Der Angriff blieb jedoch nicht ohne Konsequenz. Breit wurden Antifaschist_innen und Aktivist_innen mobilisiert. Online-Aktivist_innen brachten die Facebook-Seite der Bürgerinitiative zu Fall und spielten der lokalen Zeitung Fotos des rechtsradikalen Gründers Kevin Rêche der Initiative "Sauvon Calais" zu auf dem er mit einem Hakenkreuz auf der Brust tätowiert zu sehen war. Am nächsten Tag schmückten die Bilder Titelseiten der Lokalblätter und die erst kürzlich gegründete Initiative musste sich auflösen.

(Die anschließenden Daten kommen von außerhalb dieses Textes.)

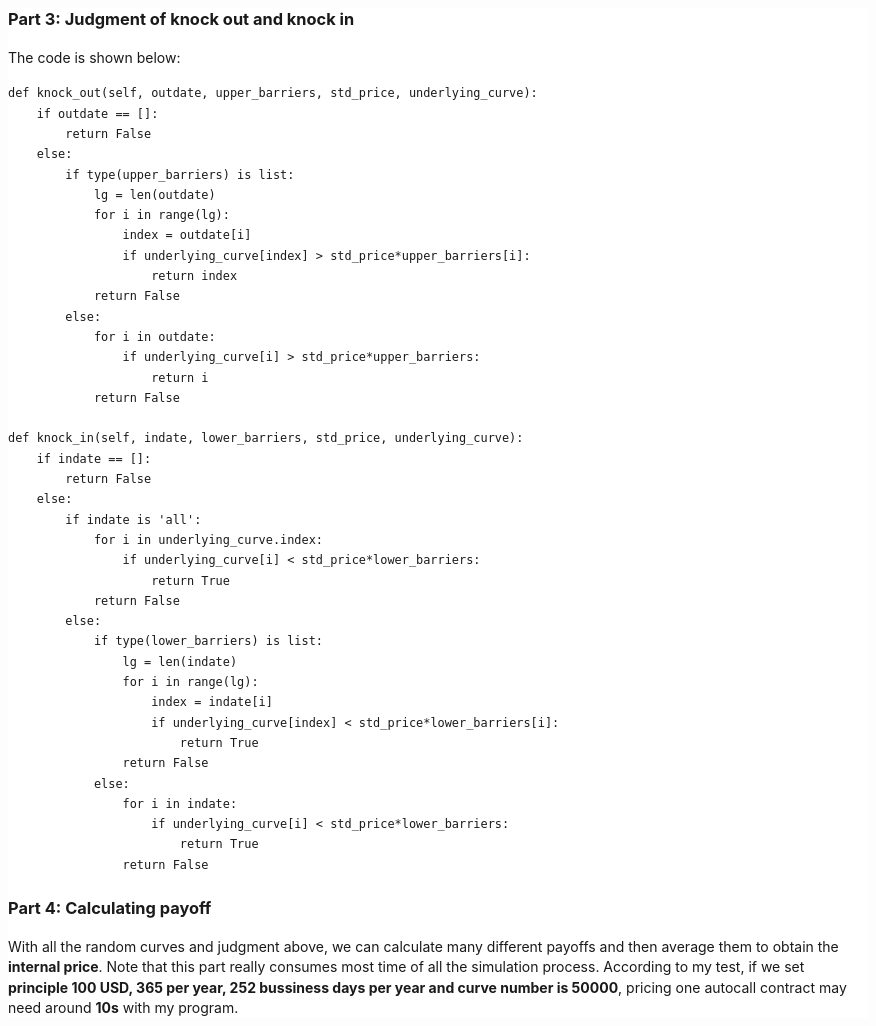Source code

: ### Part 3: Judgment of knock out and knock in
The code is shown below:

```
def knock_out(self, outdate, upper_barriers, std_price, underlying_curve):
    if outdate == []:
        return False
    else:
        if type(upper_barriers) is list:
            lg = len(outdate)
            for i in range(lg):
                index = outdate[i]
                if underlying_curve[index] > std_price*upper_barriers[i]:
                    return index
            return False
        else:
            for i in outdate:
                if underlying_curve[i] > std_price*upper_barriers:
                    return i
            return False

def knock_in(self, indate, lower_barriers, std_price, underlying_curve):
    if indate == []:
        return False
    else:
        if indate is 'all':
            for i in underlying_curve.index:
                if underlying_curve[i] < std_price*lower_barriers:
                    return True
            return False
        else:
            if type(lower_barriers) is list:
                lg = len(indate)
                for i in range(lg):
                    index = indate[i]
                    if underlying_curve[index] < std_price*lower_barriers[i]:
                        return True
                return False
            else:
                for i in indate:
                    if underlying_curve[i] < std_price*lower_barriers:
                        return True
                return False
```
### Part 4: Calculating payoff
With all the random curves and judgment above, we can calculate many different payoffs and then average them to obtain the **internal price**. Note that this part really consumes most time of all the simulation process. According to my test, if we set **principle 100 USD, 365 per year, 252 bussiness days per year and curve number is 50000**, pricing one autocall contract may need around **10s** with my program.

Noch in der selben Nacht wurden als Reaktion auf die faschistischen Übergriffe vier Häuser für mehr als 48 Stunden besetzt und die Beweise amnschlissend der Polizei, Staatsanwaltschaft und den Medien zugespielt. Diese Art der Besetzung zielt darauf ab, gegen illegale Räumungen durch die Polizei juristisch vorzugehen. Seit geraumer Zeit besetzen Aktivist_innen Häuser, indem sie gemeinsam mit Anwält_innen Beweise sammeln und einen echten Namen angeben, um im Falle der Räumung einen Gerichtsprozess anzustreben. Am 12. März wird es den ersten Fall in der Geschichte der Region geben. Wird die Räumung vom Gericht als illegal anerkannt, stehen den Bewohner_innen 28.000 Euro Schadenersatz von der Staatsgewalt zu.. Wird der Prozess gewonnen -- und die Chancen stehen gut - kann die Polizei keine illegalen Räumungen mehr durchführen,, ohne mit dem Schadenersatz die Bewegung zu finanzieren.

 

 

* Sauvons Calais ist eine von Rechtsradikalen gegründete Bürger_innenintiative die sich gegen Geflüchtete und für ein Verbot der No-Border-Aktivismus einsetzte. Sie hatte sich gegründet, kurz nachdem die Bürgermeisterin Natascha Bouchard eine Notrufnummer einrichtete und die Bürger_innen von Calais dazu aufrief, Besetzungen zu denunzieren. Unter dem bürgerlichen Deckmantel veröffentlichten sie Fotos und Adressen von No-Border-Aktivist_innen und propagierten rassistisches Gedankengut.